begin Given information
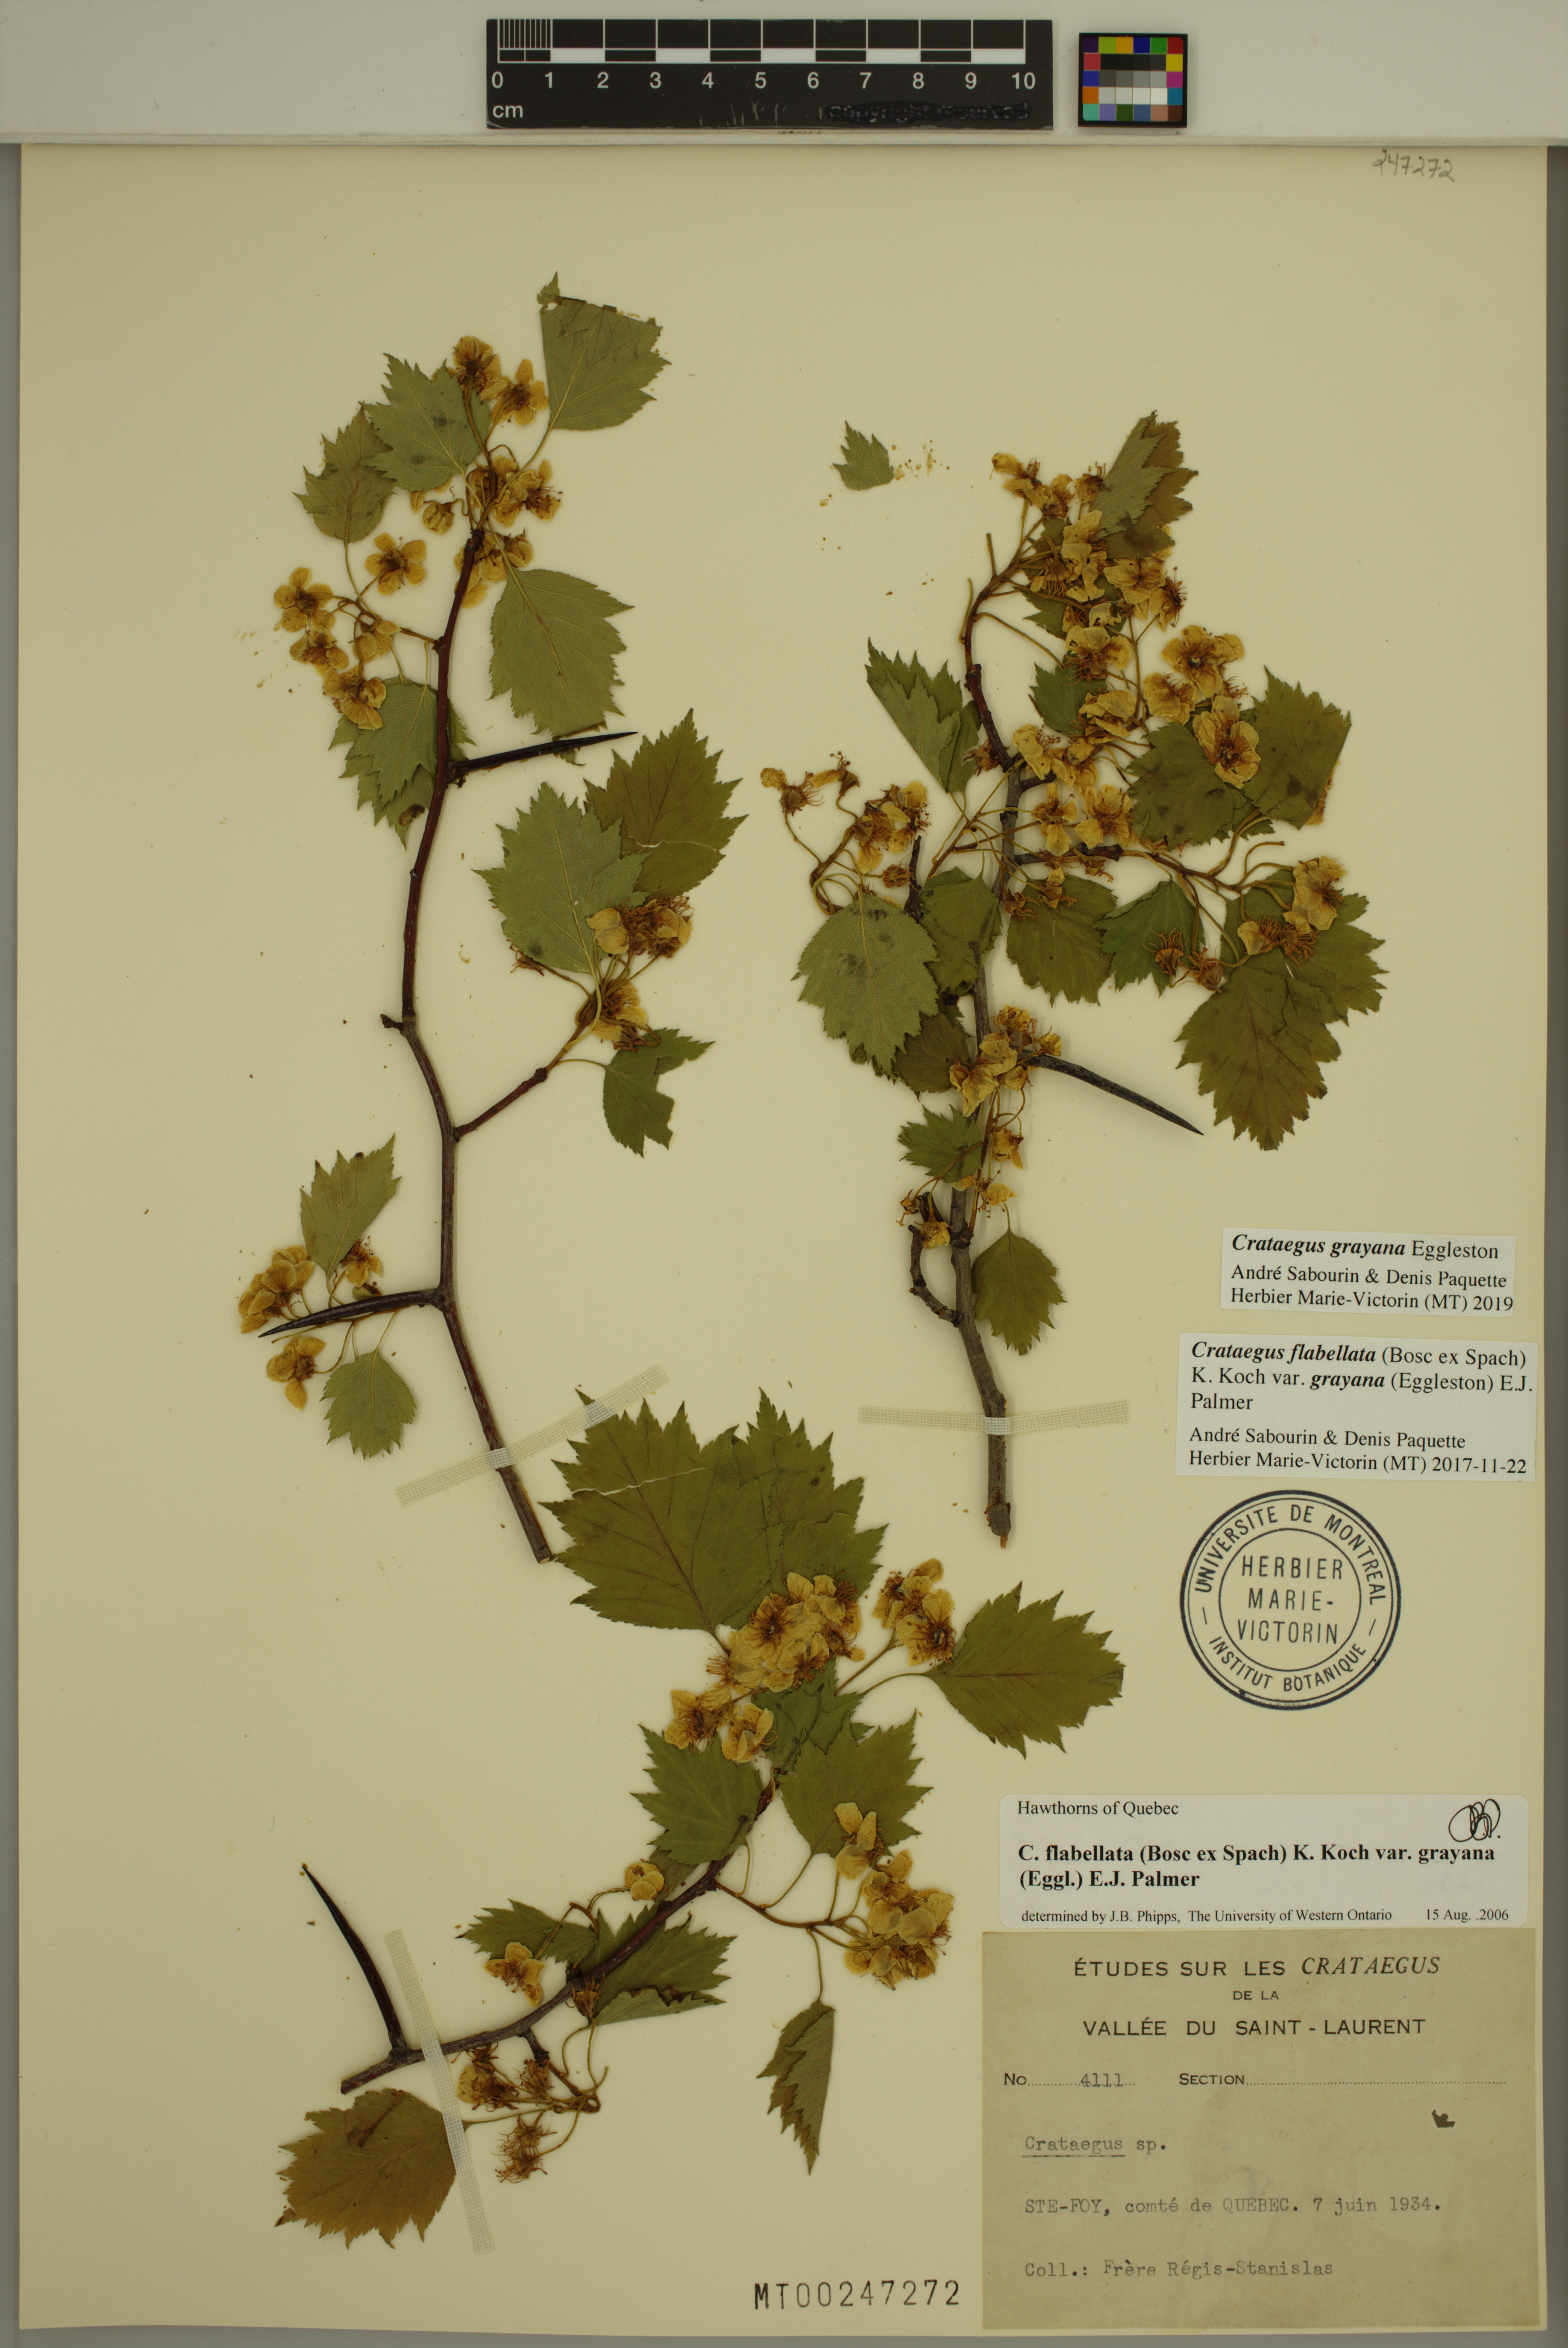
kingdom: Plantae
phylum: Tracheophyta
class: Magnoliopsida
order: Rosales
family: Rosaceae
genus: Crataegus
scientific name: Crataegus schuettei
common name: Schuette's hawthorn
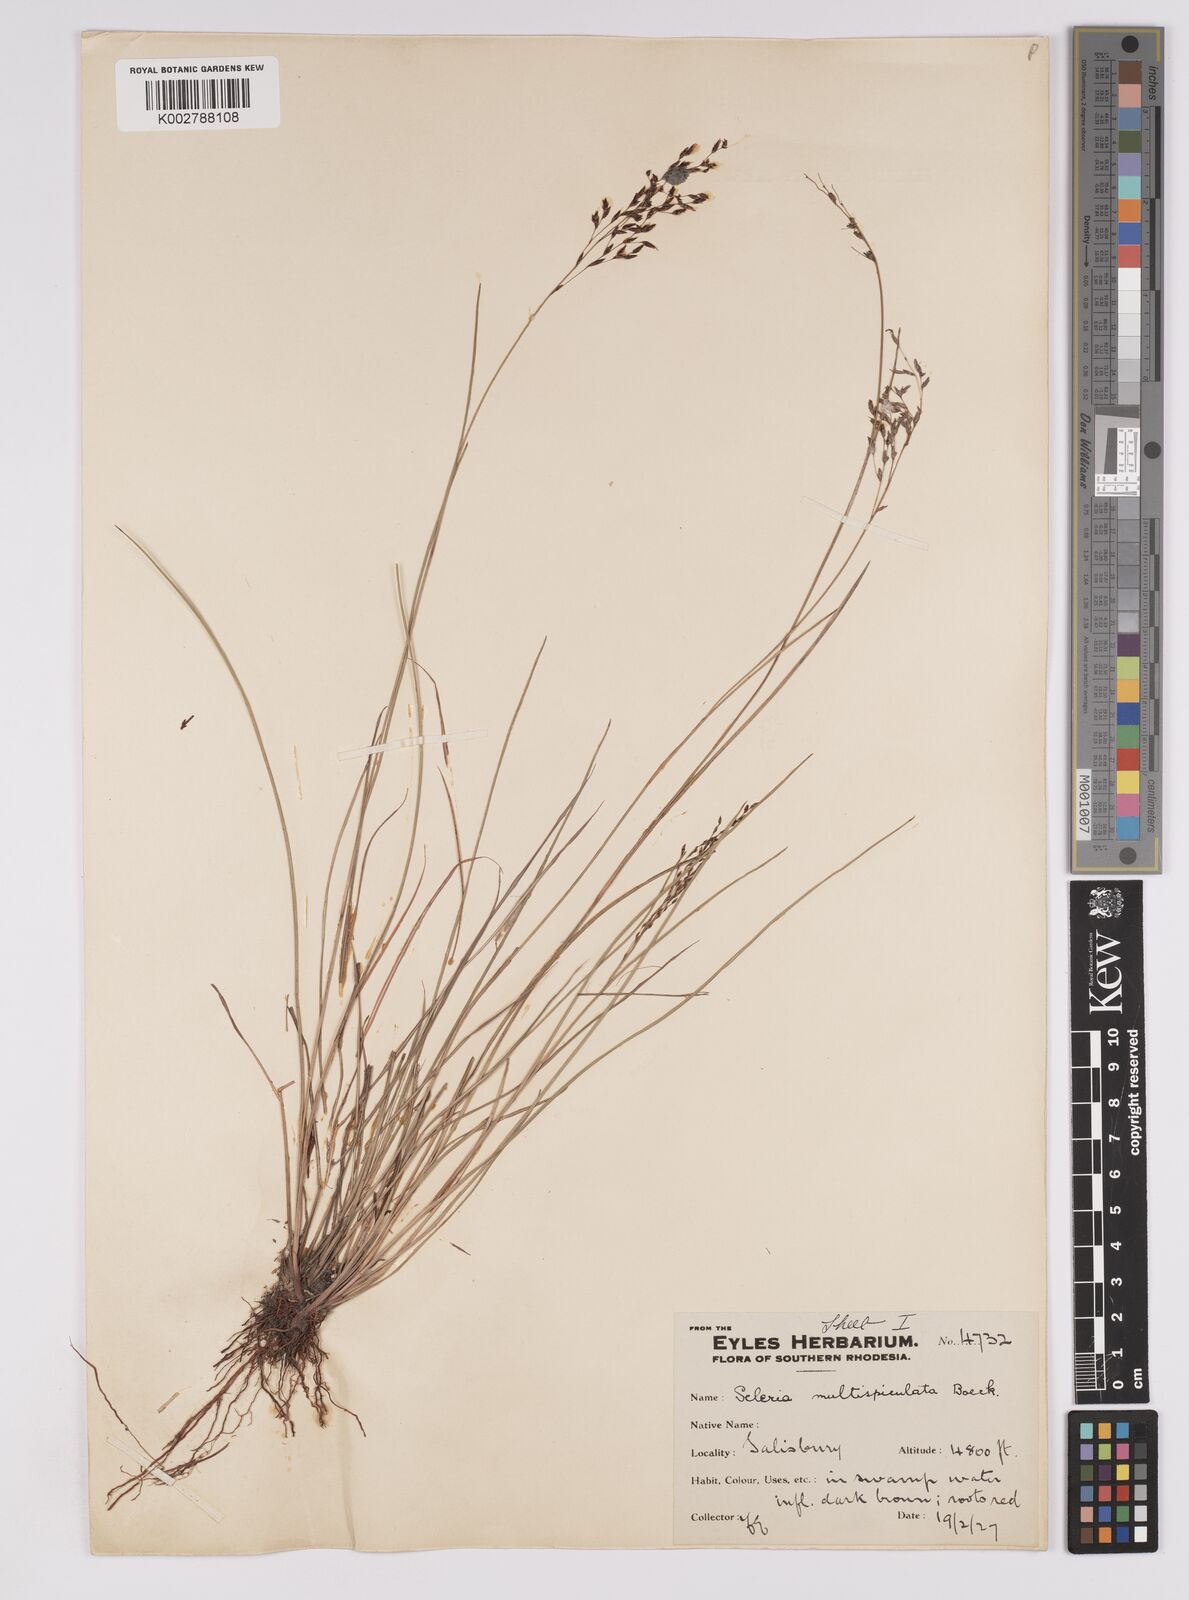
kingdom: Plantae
end Given information
> _Request_:
Put the listing into a Markdown table with the columns Row and Entry. Start at the line with "class: Magnoliopsida" and go through the last line of the listing, including both ends, and leave out blank lines and the pictures.

> _Task output_:
| Row | Entry |
|---|---|
| 1 | class: Magnoliopsida |
| 2 | order: Rosales |
| 3 | family: Rosaceae |
| 4 | genus: Crataegus |
| 5 | scientific name: Crataegus schuettei |
| 6 | common name: Schuette's hawthorn |
| 7 | kingdom: Plantae |